The inspiration for my interest in biotech actually began in my adulthood, specifically in the ninth grade. During a nationwide ecology project, my team and I analyzed the induction of chlorophyll fluorescence in different plants. This research aimed to understand the levels of pollution in our environment and to explore which plants could help mitigate these issues—long before artificial intelligence became mainstream. This early experience sparked my passion for using data analysis to identify and address real-world problems.
How do you see AI evolving in terms of its role in national and global security?
AI has the potential to transform national and global security, especially in areas like biodefense, where speed and accuracy are crucial. We’re at a point now where we can use machine learning not just to analyze data, but to derive insights and make decisions in real-time. I believe AI will play an increasingly vital role in preventing crises before they happen, from natural pandemics to bioterrorist attacks. It’s about leveraging data and technology to create a layer of defense that’s proactive rather than reactive.

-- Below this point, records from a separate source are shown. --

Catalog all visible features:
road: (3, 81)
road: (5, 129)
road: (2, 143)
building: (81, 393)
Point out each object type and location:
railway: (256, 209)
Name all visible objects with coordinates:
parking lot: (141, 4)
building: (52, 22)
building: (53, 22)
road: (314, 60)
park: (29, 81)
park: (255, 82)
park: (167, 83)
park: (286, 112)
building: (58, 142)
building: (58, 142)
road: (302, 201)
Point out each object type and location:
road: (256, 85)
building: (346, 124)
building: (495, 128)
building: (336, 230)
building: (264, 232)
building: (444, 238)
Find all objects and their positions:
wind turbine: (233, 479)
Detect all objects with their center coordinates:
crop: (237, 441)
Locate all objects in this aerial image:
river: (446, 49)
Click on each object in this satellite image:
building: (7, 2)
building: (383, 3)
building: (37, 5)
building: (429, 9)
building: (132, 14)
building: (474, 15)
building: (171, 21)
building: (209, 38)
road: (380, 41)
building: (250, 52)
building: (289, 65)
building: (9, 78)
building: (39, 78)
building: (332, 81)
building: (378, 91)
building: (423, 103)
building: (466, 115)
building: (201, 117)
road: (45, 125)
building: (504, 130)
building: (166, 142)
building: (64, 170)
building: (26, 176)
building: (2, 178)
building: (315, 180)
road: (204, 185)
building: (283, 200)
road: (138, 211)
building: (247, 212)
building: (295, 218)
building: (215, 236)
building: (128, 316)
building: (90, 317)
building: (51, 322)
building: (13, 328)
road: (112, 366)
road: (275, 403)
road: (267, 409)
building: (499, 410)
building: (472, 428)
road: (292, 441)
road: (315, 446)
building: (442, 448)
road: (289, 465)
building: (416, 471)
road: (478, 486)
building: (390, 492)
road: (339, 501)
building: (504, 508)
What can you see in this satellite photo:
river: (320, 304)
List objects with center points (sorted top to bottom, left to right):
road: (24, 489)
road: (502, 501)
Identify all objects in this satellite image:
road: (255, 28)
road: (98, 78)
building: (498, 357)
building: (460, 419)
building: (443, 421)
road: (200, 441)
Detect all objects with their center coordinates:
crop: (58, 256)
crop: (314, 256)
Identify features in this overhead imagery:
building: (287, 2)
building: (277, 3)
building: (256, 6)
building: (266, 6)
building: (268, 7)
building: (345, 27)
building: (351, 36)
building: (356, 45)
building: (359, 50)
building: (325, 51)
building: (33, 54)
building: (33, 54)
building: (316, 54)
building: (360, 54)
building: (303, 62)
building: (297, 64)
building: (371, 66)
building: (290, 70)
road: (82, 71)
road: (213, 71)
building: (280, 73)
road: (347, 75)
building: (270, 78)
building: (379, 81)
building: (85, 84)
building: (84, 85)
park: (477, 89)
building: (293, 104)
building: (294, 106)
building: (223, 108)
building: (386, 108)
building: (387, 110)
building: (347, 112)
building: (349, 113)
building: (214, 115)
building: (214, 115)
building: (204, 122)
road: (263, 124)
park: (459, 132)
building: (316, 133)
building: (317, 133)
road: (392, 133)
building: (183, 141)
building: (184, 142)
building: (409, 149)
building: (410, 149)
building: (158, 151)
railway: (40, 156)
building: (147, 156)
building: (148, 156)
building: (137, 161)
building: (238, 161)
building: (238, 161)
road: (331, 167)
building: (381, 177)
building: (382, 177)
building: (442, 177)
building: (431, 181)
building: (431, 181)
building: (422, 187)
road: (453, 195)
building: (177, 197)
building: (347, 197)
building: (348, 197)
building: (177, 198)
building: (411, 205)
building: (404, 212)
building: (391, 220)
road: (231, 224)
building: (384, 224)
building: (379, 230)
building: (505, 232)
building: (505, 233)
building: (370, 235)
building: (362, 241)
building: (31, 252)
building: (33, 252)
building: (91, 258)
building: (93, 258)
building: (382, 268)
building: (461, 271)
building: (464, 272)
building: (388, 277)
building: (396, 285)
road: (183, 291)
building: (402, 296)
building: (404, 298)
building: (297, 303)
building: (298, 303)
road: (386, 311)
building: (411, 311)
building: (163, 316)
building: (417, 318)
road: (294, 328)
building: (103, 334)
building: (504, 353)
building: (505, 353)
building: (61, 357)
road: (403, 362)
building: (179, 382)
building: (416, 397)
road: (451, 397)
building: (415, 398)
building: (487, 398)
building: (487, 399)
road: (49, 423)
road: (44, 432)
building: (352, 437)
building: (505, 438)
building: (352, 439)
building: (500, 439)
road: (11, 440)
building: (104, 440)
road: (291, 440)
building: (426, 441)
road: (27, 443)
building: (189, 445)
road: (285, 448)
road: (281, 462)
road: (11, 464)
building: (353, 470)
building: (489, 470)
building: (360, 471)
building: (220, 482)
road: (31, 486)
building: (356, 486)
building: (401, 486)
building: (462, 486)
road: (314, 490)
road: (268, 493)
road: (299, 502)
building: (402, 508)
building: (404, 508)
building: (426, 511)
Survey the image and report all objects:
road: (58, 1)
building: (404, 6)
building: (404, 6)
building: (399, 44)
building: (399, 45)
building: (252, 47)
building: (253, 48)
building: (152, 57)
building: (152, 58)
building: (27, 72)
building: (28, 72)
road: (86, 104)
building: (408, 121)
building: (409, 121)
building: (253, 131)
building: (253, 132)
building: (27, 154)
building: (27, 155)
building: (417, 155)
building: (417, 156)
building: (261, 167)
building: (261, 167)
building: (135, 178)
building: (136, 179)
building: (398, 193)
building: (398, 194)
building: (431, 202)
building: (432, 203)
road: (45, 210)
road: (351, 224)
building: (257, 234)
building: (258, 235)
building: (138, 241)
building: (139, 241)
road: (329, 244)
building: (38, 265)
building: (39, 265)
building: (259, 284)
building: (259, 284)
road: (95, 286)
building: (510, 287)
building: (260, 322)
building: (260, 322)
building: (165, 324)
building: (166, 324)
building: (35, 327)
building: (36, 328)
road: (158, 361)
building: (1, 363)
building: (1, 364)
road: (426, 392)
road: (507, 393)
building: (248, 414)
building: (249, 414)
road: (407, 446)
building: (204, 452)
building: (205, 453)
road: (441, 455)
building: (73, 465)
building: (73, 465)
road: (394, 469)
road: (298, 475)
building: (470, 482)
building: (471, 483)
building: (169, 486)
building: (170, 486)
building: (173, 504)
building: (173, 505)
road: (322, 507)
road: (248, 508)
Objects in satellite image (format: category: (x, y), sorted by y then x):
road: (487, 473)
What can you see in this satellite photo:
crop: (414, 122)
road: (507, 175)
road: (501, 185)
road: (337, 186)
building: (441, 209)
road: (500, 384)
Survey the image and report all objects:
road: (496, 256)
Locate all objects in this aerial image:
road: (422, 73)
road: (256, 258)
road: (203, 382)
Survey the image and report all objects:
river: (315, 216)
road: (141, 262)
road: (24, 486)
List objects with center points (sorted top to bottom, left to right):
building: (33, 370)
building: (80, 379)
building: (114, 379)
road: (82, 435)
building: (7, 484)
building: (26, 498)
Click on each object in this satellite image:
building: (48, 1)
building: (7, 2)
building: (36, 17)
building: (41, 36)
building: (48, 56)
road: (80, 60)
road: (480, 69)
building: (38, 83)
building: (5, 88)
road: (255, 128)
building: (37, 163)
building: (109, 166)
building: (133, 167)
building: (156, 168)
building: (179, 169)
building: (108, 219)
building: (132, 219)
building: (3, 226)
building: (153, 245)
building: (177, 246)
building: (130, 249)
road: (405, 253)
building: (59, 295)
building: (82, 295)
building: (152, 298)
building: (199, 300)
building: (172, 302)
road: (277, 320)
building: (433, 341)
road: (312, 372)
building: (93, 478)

What are some of the biggest challenges you face in making this vision a reality?
One of the biggest challenges is data integration. The kind of system I’m proposing needs access to various data sources—hospital records, environmental sensors, and other public health databases—and integrating these different types of data in a coherent and secure manner is a complex task. Another challenge is ensuring privacy. Using medical data always raises privacy concerns, so developing a system that can extract useful information without compromising individual privacy is key. Lastly, there’s the challenge of gaining trust and collaboration across different institutions—governments, hospitals, and research bodies all need to work together for a solution like this to be effective.
Finally, what drives you to keep pushing forward in this field?
I think the most motivating factor for me is the potential to make a real difference. AI is a powerful tool, and if we can use it to protect people from biological threats, we have a moral obligation to do so. My work in biodefense and my experience in AI have shown me that technology when used responsibly, can save lives. That’s what drives me every day—knowing that the work I do might help prevent the next pandemic or mitigate the impact of a biological attack. I lost my father in the war in Ukraine, and this experience has given me a profound understanding of the value of human life. While I cannot stop wars around the world, I do have the opportunity to use my skills to save lives and make a meaningful impact.